There's alot more to winning games than just class ranking. A good QB is a huge deal. You can have a highly ranked class but if you don't fill positions like CB or linebacker, you're in trouble. Then key injuries can have a huge effect. IF you have a hole in your defense at a couple of positions, good opposition coaches find those weaknesses and exploit them. Then you add in locker room stuff. I suspect there's some issues right now with team chemistry at FSU.
This.
Also, with a lot of highly rated recruits on your roster you also often get a locker room filled with prima donnas. Some coaches are good at handling that and some aren't. And if you are a coach who is not good at it then you will have teams that fluctuate wildly between great and awful, all dependent on how well the players themselves create their own team chemistry. In fact, coaches who are good at getting a locker full of four and five star prima donnas to gel, are good precisely at getting the players themselves to generate the needed unity. But in order for that to happen the players have to like and respect the head coach and that they therefore have a desire to earn that coach's respect in return. Kind of like that great teacher you really liked in school who was kind of a mentor to you and who you did not want to disappoint or let down by turning in shoddy work.

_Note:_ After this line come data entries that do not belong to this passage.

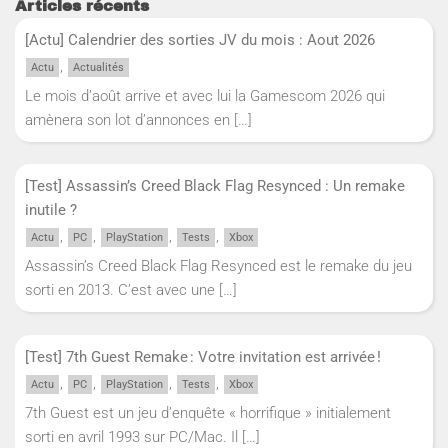
Articles récents
[Actu] Calendrier des sorties JV du mois : Aout 2026
,
Actu
Actualités
Le mois d’août arrive et avec lui la Gamescom 2026 qui
amènera son lot d’annonces en
[…]
[Test] Assassin’s Creed Black Flag Resynced : Un remake
inutile ?
,
,
,
,
Actu
PC
PlayStation
Tests
Xbox
Assassin’s Creed Black Flag Resynced est le remake du jeu
sorti en 2013. C’est avec une
[…]
[Test] 7th Guest Remake : Votre invitation est arrivée !
,
,
,
,
Actu
PC
PlayStation
Tests
Xbox
7th Guest est un jeu d’enquête « horrifique » initialement
sorti en avril 1993 sur PC/Mac. Il
[…]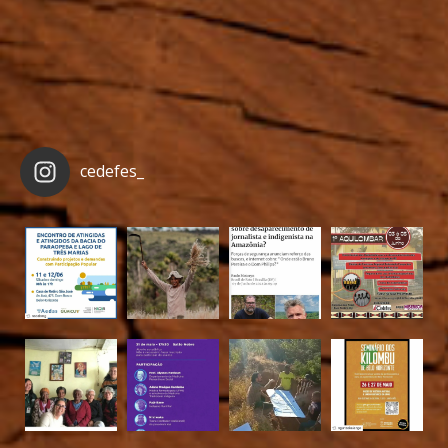
cedefes_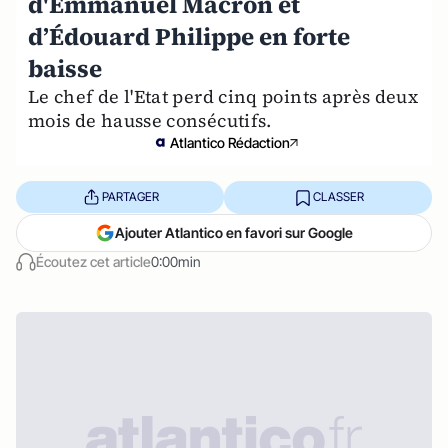
d'Emmanuel Macron et
d’Édouard Philippe en forte
baisse
Le chef de l'Etat perd cinq points après deux
mois de hausse consécutifs.
Atlantico Rédaction
PARTAGER
CLASSER
Ajouter Atlantico en favori sur Google
Écoutez cet article
0:00min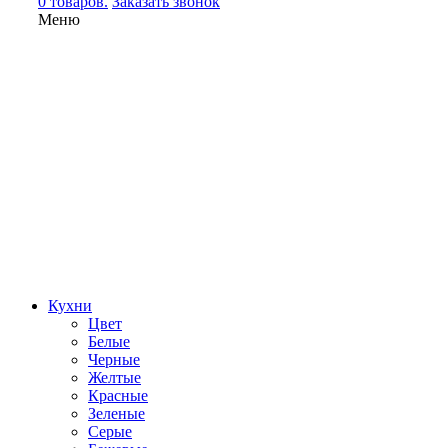
0 товаров.
Заказать звонок
Меню
Кухни
Цвет
Белые
Черные
Желтые
Красные
Зеленые
Серые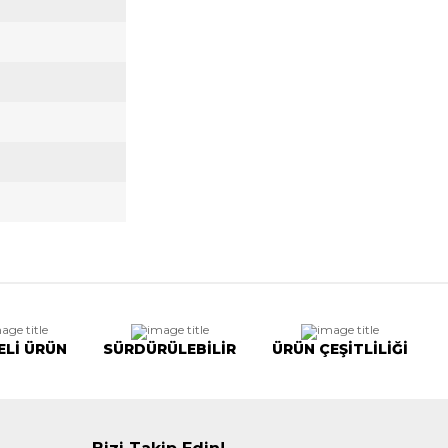
ELİ ÜRÜN
SÜRDÜRÜLEBİLİR
ÜRÜN ÇEŞİTLİLİĞİ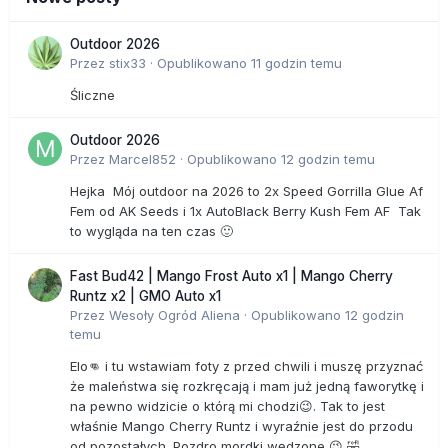
Outdoor 2026
Przez
stix33
·
Opublikowano
11 godzin temu
Śliczne
Outdoor 2026
Przez
Marcel852
·
Opublikowano
12 godzin temu
Hejka Mój outdoor na 2026 to 2x Speed Gorrilla Glue Af
Fem od AK Seeds i 1x AutoBlack Berry Kush Fem AF Tak
to wygląda na ten czas 🙂
Fast Bud42 | Mango Frost Auto x1 | Mango Cherry
Runtz x2 | GMO Auto x1
Przez
Wesoły Ogród Aliena
·
Opublikowano
12 godzin
temu
Elo👊 i tu wstawiam foty z przed chwili i muszę przyznać
że maleństwa się rozkręcają i mam już jedną faworytkę i
na pewno widzicie o którą mi chodzi😉. Tak to jest
właśnie Mango Cherry Runtz i wyraźnie jest do przodu
od pozostałych. Pozdro mordki wędzone 😉 🤣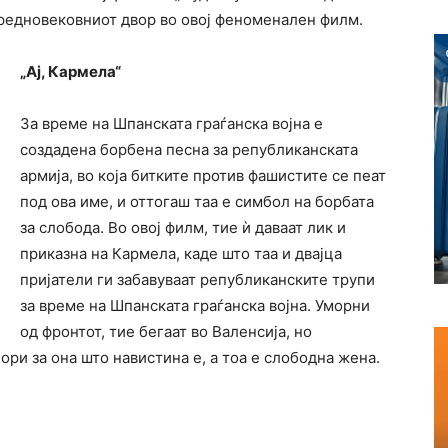
средновековниот двор во овој феноменален филм.
„Ај, Кармела“
За време на Шпанската граѓанска војна е
создадена борбена песна за републиканската
армија, во која битките против фашистите се пеат
под ова име, и оттогаш таа е симбол на борбата
за слобода. Во овој филм, тие ѝ даваат лик и
приказна на Кармела, каде што таа и двајца
пријатели ги забавуваат републиканските трупи
за време на Шпанската граѓанска војна. Уморни
од фронтот, тие бегаат во Валенсија, но
ори за она што навистина е, а тоа е слободна жена.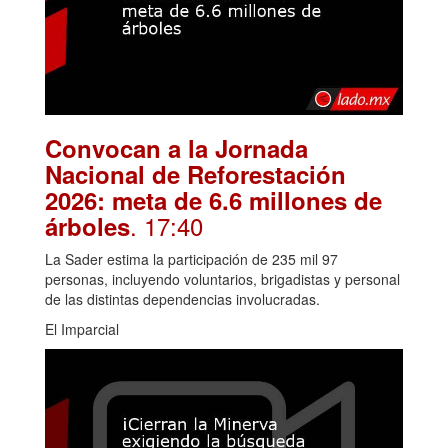
Convocan a la Jornada
Nacional de Reforestación
2026: meta de 6.6 millones de
. 17:40
árboles
La Sader estima la participación de 235 mil 97
personas, incluyendo voluntarios, brigadistas y personal
de las distintas dependencias involucradas.
El Imparcial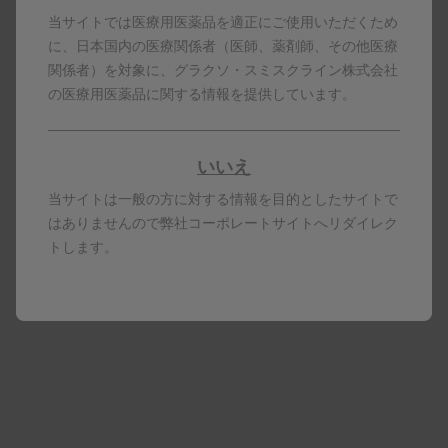
気管支喘息患者さんの保護者の方が
当サイトでは医療用医薬品を適正にご使用いただくため
行う注射のことです。
に、日本国内の医療関係者（医師、薬剤師、その他医療
関係者）を対象に、グラクソ・スミスクライン株式会社
の医療用医薬品に関する情報を提供しています。
いいえ
当サイトは一般の方に対する情報を目的としたサイトで
はありませんので弊社コーポレートサイトへリダイレク
トします。
再生時間 08:20
ヌーカラの製品情報
呼吸器・アレルギーのwebinar
薬剤師向け情報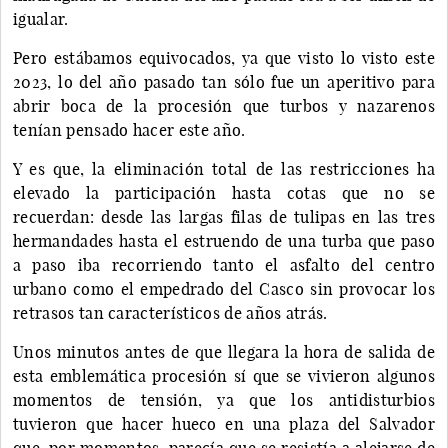
igualar.
Pero estábamos equivocados, ya que visto lo visto este
2023, lo del año pasado tan sólo fue un aperitivo para
abrir boca de la procesión que turbos y nazarenos
tenían pensado hacer este año.
Y es que, la eliminación total de las restricciones ha
elevado la participación hasta cotas que no se
recuerdan: desde las largas filas de tulipas en las tres
hermandades hasta el estruendo de una turba que paso
a paso iba recorriendo tanto el asfalto del centro
urbano como el empedrado del Casco sin provocar los
retrasos tan característicos de años atrás.
Unos minutos antes de que llegara la hora de salida de
esta emblemática procesión sí que se vivieron algunos
momentos de tensión, ya que los antidisturbios
tuvieron que hacer hueco en una plaza del Salvador
que, por momentos, parecía que se resistía a alejarse de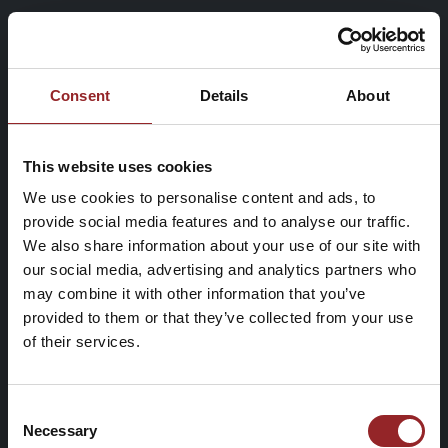
Consent
Details
About
This website uses cookies
We use cookies to personalise content and ads, to
provide social media features and to analyse our traffic.
We also share information about your use of our site with
our social media, advertising and analytics partners who
may combine it with other information that you’ve
provided to them or that they’ve collected from your use
of their services.
Consent
Necessary
Selection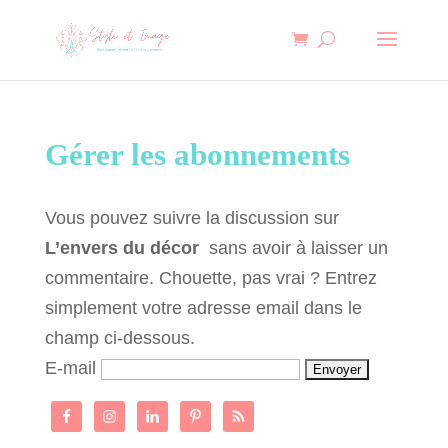
Gérer les abonnements
Vous pouvez suivre la discussion sur
L’envers du décor
sans avoir à laisser un
commentaire. Chouette, pas vrai ? Entrez
simplement votre adresse email dans le
champ ci-dessous.
E-mail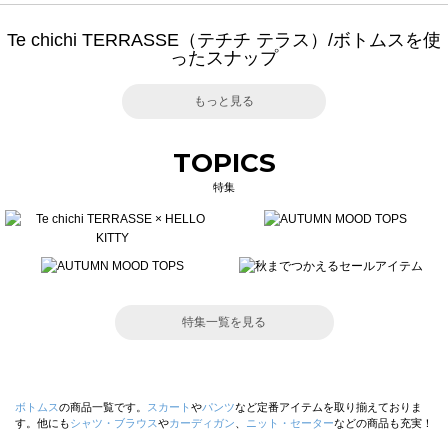
Te chichi TERRASSE（テチチ テラス）/ボトムスを使
ったスナップ
もっと見る
TOPICS
特集
特集一覧を見る
ボトムス
の商品一覧です。
スカート
や
パンツ
など定番アイテムを取り揃えておりま
す。他にも
シャツ・ブラウス
や
カーディガン
、
ニット・セーター
などの商品も充実！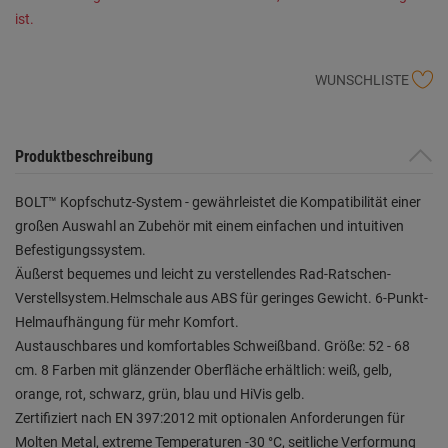
ist.
WUNSCHLISTE
Produktbeschreibung
BOLT™ Kopfschutz-System - gewährleistet die Kompatibilität einer
großen Auswahl an Zubehör mit einem einfachen und intuitiven
Befestigungssystem.
Äußerst bequemes und leicht zu verstellendes Rad-Ratschen-
Verstellsystem.Helmschale aus ABS für geringes Gewicht. 6-Punkt-
Helmaufhängung für mehr Komfort.
Austauschbares und komfortables Schweißband. Größe: 52 - 68
cm. 8 Farben mit glänzender Oberfläche erhältlich: weiß, gelb,
orange, rot, schwarz, grün, blau und HiVis gelb.
Zertifiziert nach EN 397:2012 mit optionalen Anforderungen für
Molten Metal, extreme Temperaturen -30 °C, seitliche Verformung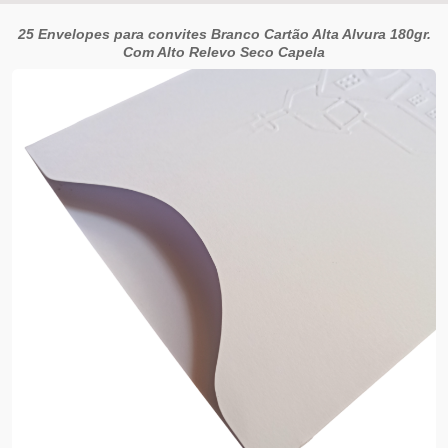
25 Envelopes para convites Branco Cartão Alta Alvura 180gr.
Com Alto Relevo Seco Capela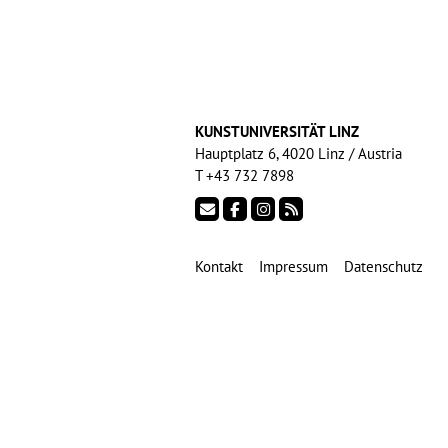
KUNSTUNIVERSITÄT LINZ
Hauptplatz 6, 4020 Linz / Austria
T +43 732 7898
Kontakt
Impressum
Datenschutz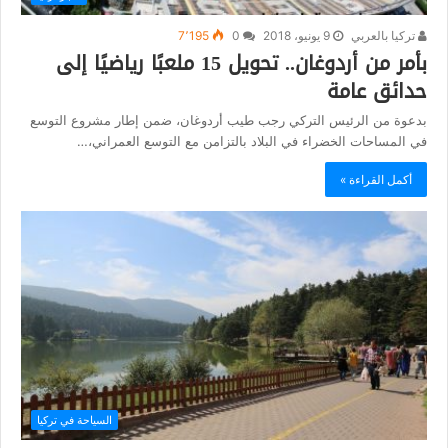
تركيا بالعربي
9 يونيو، 2018
0
7٬195
بأمر من أردوغان.. تحويل 15 ملعبًا رياضيًا إلى
حدائق عامة
بدعوة من الرئيس التركي رجب طيب أردوغان، ضمن إطار مشروع التوسع
في المساحات الخضراء في البلاد بالتزامن مع التوسع العمراني،…
أكمل القراءة »
السياحة في تركيا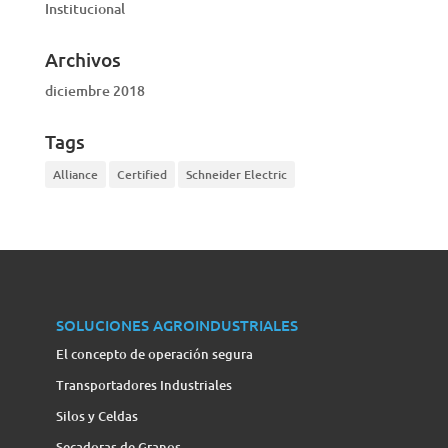
Institucional
Archivos
diciembre 2018
Tags
Alliance
Certified
Schneider Electric
SOLUCIONES AGROINDUSTRIALES
El concepto de operación segura
Transportadores Industriales
Silos y Celdas
Secadoras de Granos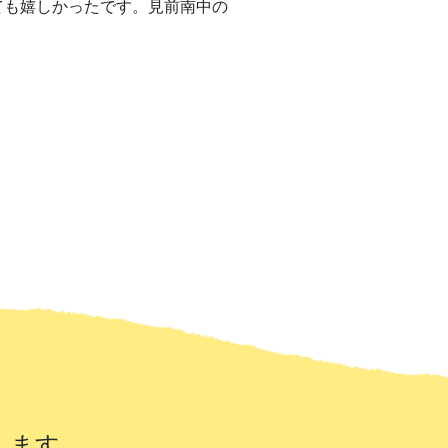
ても嬉しかったです。見前南中の
します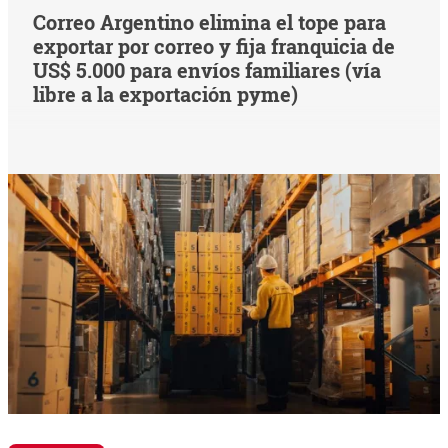
Correo Argentino elimina el tope para
exportar por correo y fija franquicia de
US$ 5.000 para envíos familiares (vía
libre a la exportación pyme)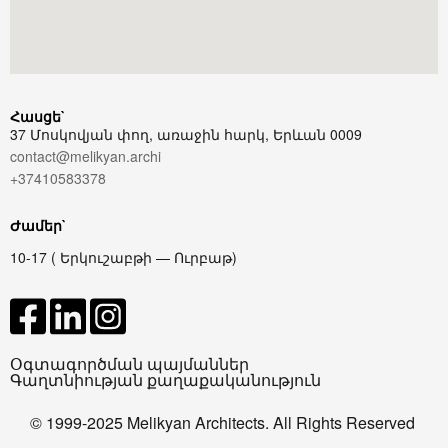
Հասցե`
37 Մոսկովյան փող, առաջին հարկ, Երևան 0009
contact@melikyan.archi
+37410583378
Ժամեր`
10-17 ( Երկուշաբթի — Ուրբաթ)
Օգտագործման պայմաններ
Գաղտնիության քաղաքականություն
© 1999-2025 Melikyan Architects. All Rights Reserved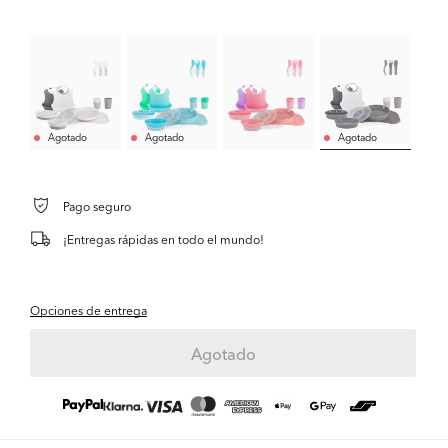
Agotado
Agotado
Agotado
Pago seguro
¡Entregas rápidas en todo el mundo!
Opciones de entrega
Agotado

But that is an attitude that begins in the recruiting process. If your recruiting pitch is: "come to our school and we will get you into the NFL" and your emphasis is upon how many of your players are now in the NFL, you are in effect appealing to the narcissism and selfishness inherent in the "star high school athlete" complex. I think this was Callahan's approach and his mistake. And I fear Riley's approach to our offensive recruits might be the same.
Do not misunderstand me here. I am NOT saying stars and talent don't matter. I am NOT saying getting guys into the NFL does not matter. I am NOT saying wanting to get into the NFL isn't a legit aspiration. But it is a question of priorities and what you choose to emphasize.
Make fun of me all you want, but this is one of the big reasons Osborne liked having a strong walk on culture at NU. And having a walk on culture is different from just having walk ons. It has been stated over and over by several former big name players of Osborne's that the presence of that walk on culture, with its work ethic and humility and emphasis upon just having joy in being part of "the team", greatly elevated everyone. You can call that ********, but you would be wrong.
And that brings me to my final point. One of the reasons I lean toward firing Riley is that when I see his teams play I see a group of individuals but not a team. I see no unity or cultural identity. Do his players revere and respect him? Do they want to win for him? I don't know.